国内起債市場を斬る 「AT1債」特別号:普通社債でないということ

年度末も押し迫る24日になって住友不動産がグリーンボンド300億円を募集しているが、不動産会社の発行するグリーンボンドは金融関連の企業によるものとは異なって物件が紐付けされており、内容はわかり易いものとなる。また、同社は昨年末にもグリーンボンドの募集を見送っていたことから、押し迫った時期が好きな発行体という評価も可能だろう。

先週の起債評価でも少し触れたが、クレディスイスがUBSに救済合併されることが決まり、歴史ある金融機関の消滅に際して感慨深いものがあるとともに、債務処理に関して留意すべき論点が明らかになったことも確認しておきたい。まず感慨という意味では、かつてスイスに本店を置く大規模な金融機関が複数あったものの、スイス・ユニオン銀行にせよ、スイス銀行にせよ、UBSに統合されており、更に、投資銀行に関しても、SGウォーバーグやディロンリード、更には、ペインウェバーなどといったネームが統合されている。今回の合併に際しては、クレディスイスだけでなく、かつてのファーストボストンをも統合することになる。これまで様々な金融機関や投資銀行の有為転変を見て来たが、複雑な思い出を持つ関係者も多いだろう。クレディスイスも、日本においては最終的に富裕層向けのビジネスに重点を置くようになったが、かつては国債取引を含め大手の外資系証券の一角を占めていたのである。

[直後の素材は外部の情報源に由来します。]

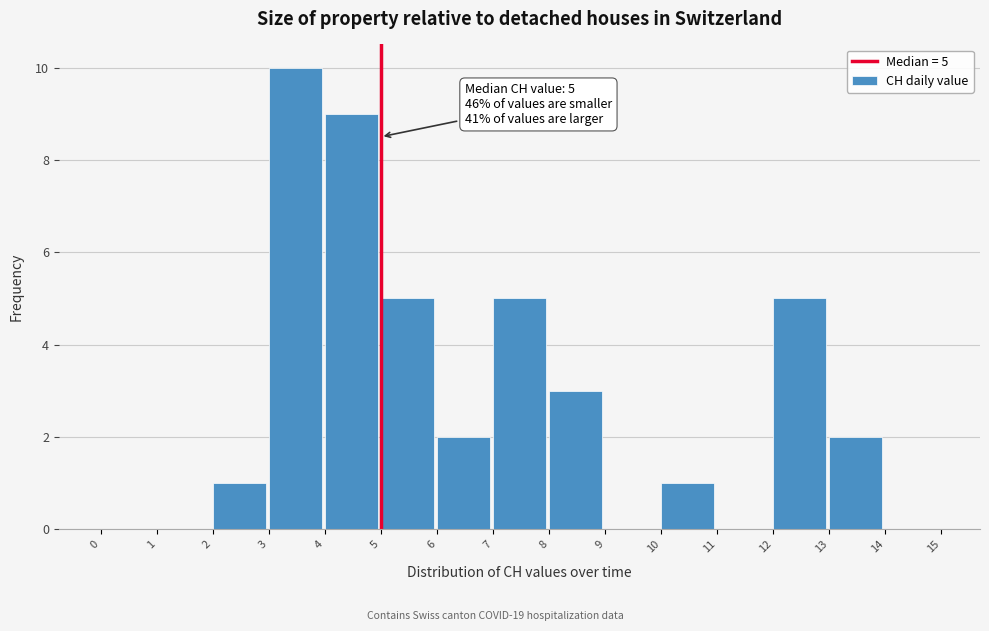

Over which range of the x-axis is the bar tallest?

3 to 4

一方、債務処理に際して市場で注目を集めたのは、UBSの買収に際して、クレディスイスの株式価値をある程度維持したまま、同社の発行していたAT1債などの価値を毀損させる判断が行われたことである。典型的な株式と債券との関係は、教科書的には、弁済に際して債権者が優先され株主は残余財産の請求権を有するに過ぎないとする。それが、今回の処理においては順位が逆転したように見えることが注目された。ここで重要なのは、「AT1」債はAdditional Tier1 という意味であり、金融機関の中核的な自己資本を追加して補完するものであって、決して普通社債でないことにある。そもそも「AT1債」や「CoCo債」については、金融機関の経営悪化時に公的資金を投入して国民負担で処理するのみではなく、別途、実質的に債権者が一部を負担する枠組みとして導入された債券である。こういった劣後性を有する債券を「ハイブリッド債」と称して誤魔化すべきではなく、きちんと商品性を説明し、投資家は認識すべきだったのである。

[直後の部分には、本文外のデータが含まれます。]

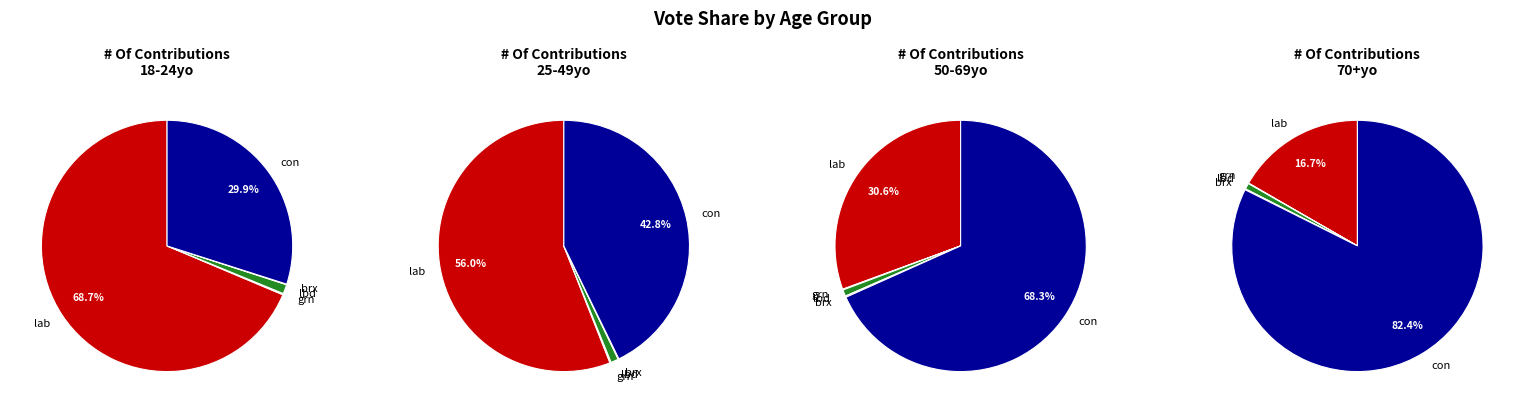

To the nearest percent, what is the difference between the grn and lab slice percentages?

17%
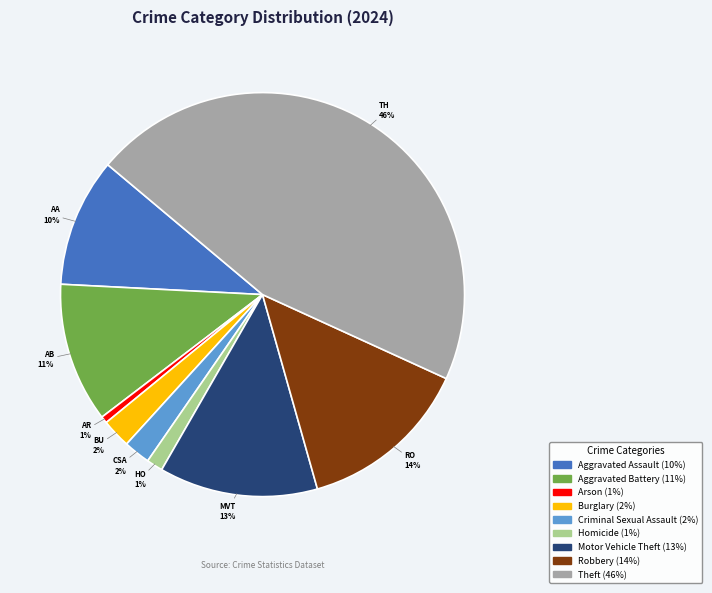

Do Criminal Sexual Assault and Motor Vehicle Theft together represent more than half of the pie?

No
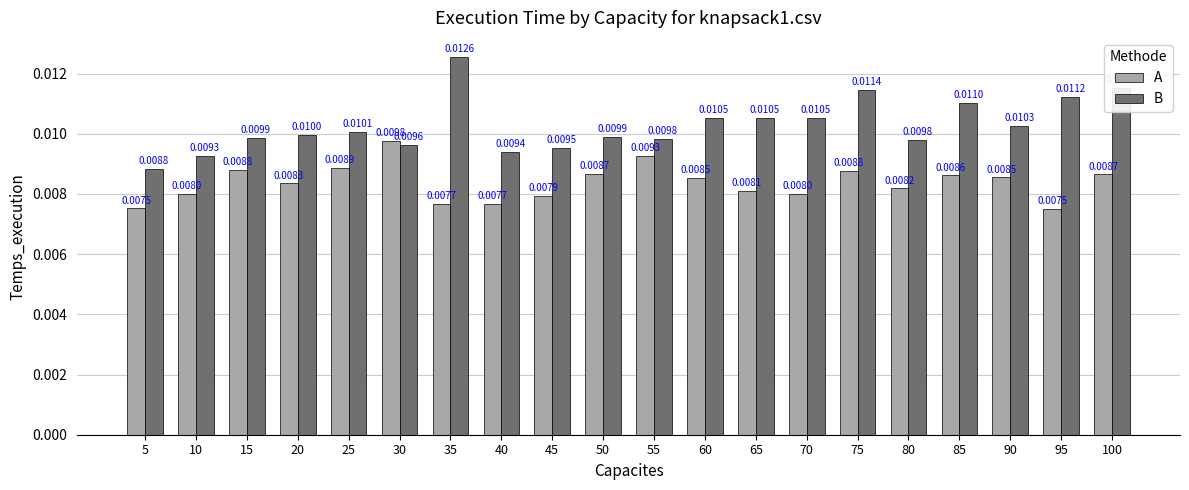

Between 25 and 35, which series saw the biggest shift?

B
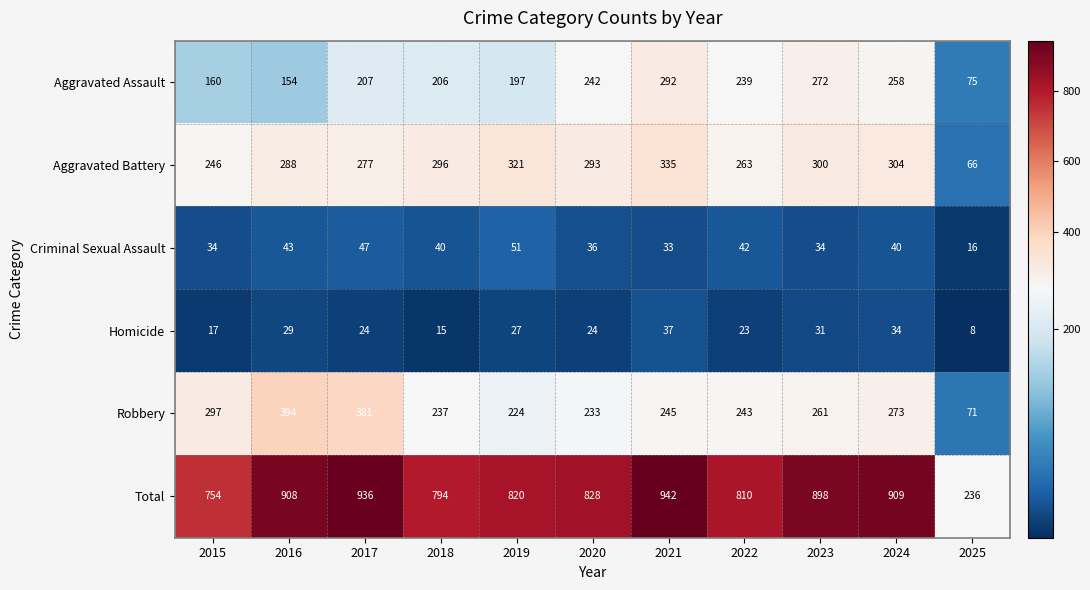

How many values in the Total series are below 828?

5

確かに関係者の説明が途中で変更されたという経緯はあるようだが、元々損失の一部を「AT1債」の保有者が負担させられる可能性はあり、特に、規制当局の判断によっては、株主価値を残したまま、債権者が負担させられる可能性は考え得るものだったのである。幸いに日本の金融機関や持株会社に関しては、クレディスイスのような処理を行うことが出来ないと見られる。しかし、劣後性を有する債券の投資に際して、劣後事由が発生しないとか、期限前償還がスキップされないとか、安易な希望的観測のみを前提に投資判断を行うことの危険性を示す事例となっている。特に、海外の法制や規制当局の行動を熟知することは容易でないし、金融機関の破綻に関しては国民経済や金融システムへの影響を考慮して、非常措置が採られる可能性も十分に考えておかなければならないのではなかろうか。

日本の起債市場において「AT1債」の起債観測は少なからず見られていたが、投資家の不安感が払拭できるまでは、募集の時期を先送りする可能性が考えられる。そもそも、クレディスイスやシリコンバレー銀行等米国の地銀が破綻した背景にあるのは、ALMの失敗や暗号資産関連の不良貸付、取り付け騒ぎ等様々な要因である。クレディスイスの場合には、規制当局との歴史的な軋轢があり、アルケゴスの巨額損失(2021年3月、野村HDの米国子会社の取引に伴って20億ドル程度、三菱UFJ証券HDが約3億ドル、みずほフィナンシャルグループが1億ドル規模の損失の可能性を公表)が負担となったこともあるが、欧米の金融機関全体に対して信用懸念が高まっていると見た方が良いだろう。現時点では、リーマンショックのような大事にはならないものと想定されるが、金利が上昇した中で複数の企業による巨額の資金引き出し等によって小規模な金融機関の経営が圧迫されることも十分に考えられる。